Schottland steht auf

Laura Rafetseder

Das britische Establishment fuhr beim schottischen Referendum einen leeren Sieg ein. Die Nein-Kampagne konnte nur mit Hilfe von Medienpropaganda, Versprechungen und Panikmache ein Ja verhindern. Ein Ja hätte die Interessen der britischen herrschenden Klasse bedroht – es geht u.a. um Nordsee-Öl und den Stützpunkt des Nuklearwaffenprogramms Trident. Die Finanzmärkte sind erleichtert, ebenso die EU. 6 Millionen Menschen stimmten für die Unabhängigkeit. Cameron kann also nicht weiterregieren wie vorher. Er wird Zugeständnisse machen müssen. Auch Wales und Nordirland werden mehr Unabhängigkeit fordern. Vor allem aber wird der Widerstand gegen die fortgesetzte Sparpolitik wachsen.

In Wahrheit war die Abstimmung eine soziale Revolte. Tausende Menschen beteiligten sich an Massenkundgebungen für die Unabhängigkeit und gegen das Spardiktat. Besonders hoch war die Unterstützung bei ArbeiterInnen und Jugendlichen – Glasgow und Dundee stimmten mehrheitlich mit Ja. ArbeiterInnen sehen die Unabhängigkeit als Ausweg aus Sparpolitik und fallendem Lebensstandard. Die Durchschnittslöhne sind in Schottland seit 2009 um 8 % gefallen. Fast 500.000 ArbeiterInnen verdienen weniger als 10 Euro/Stunde. 870.000 Menschen leben in Armut. Westminster will in den nächsten beiden Jahren weitere 7,7 Milliarden Euro im Sozialwesen kürzen.

Das Referendum schuf die Hoffnung, einen Staat nach eigenen Vorstellungen zu schaffen – und zwar v.a. auch bei sozialen Fragen.
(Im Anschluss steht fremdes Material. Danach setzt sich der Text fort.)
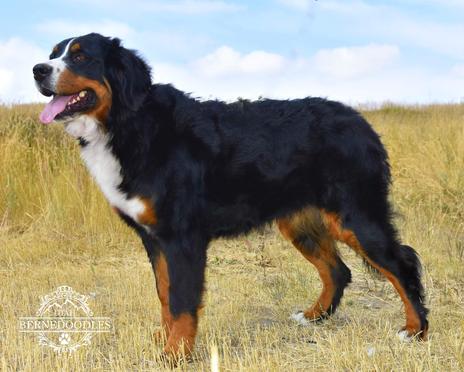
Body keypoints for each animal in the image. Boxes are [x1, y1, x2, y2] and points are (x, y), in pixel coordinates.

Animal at [32, 33, 428, 358]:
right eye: (53, 54)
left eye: (81, 56)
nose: (37, 69)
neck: (129, 123)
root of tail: (362, 123)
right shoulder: (154, 238)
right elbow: (164, 294)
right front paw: (164, 340)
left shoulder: (181, 237)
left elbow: (181, 301)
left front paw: (176, 354)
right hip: (300, 223)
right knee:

Wie geht es nun weiter? Die regierende SNP konzentriert sich auf formale Unabhängigkeit, setzt aber die Sparpolitik um. Die Socialist Party Scotland (CWI in Schottland), eine der aktivsten und v.a. eine sozialistische Kraft im Lager der Befürworter der Unabhängigkeit, stellt dagegen soziale Forderungen ins Zentrum. Die SPS fordert die Verstaatlichung des Ölreichtums, einen existenzsichernden Mindestlohn und ein Ende der Kürzungspolitik. Sie tritt für ein unabhängiges sozialistisches Schottland als Teil einer sozialistischen Föderation ein. Viele mögen enttäuscht über das Ergebnis sein. Sie müssen nun für sozialistische Ideen und eine neue Massenpartei der ArbeiterInnen in Schottland gewonnen werden.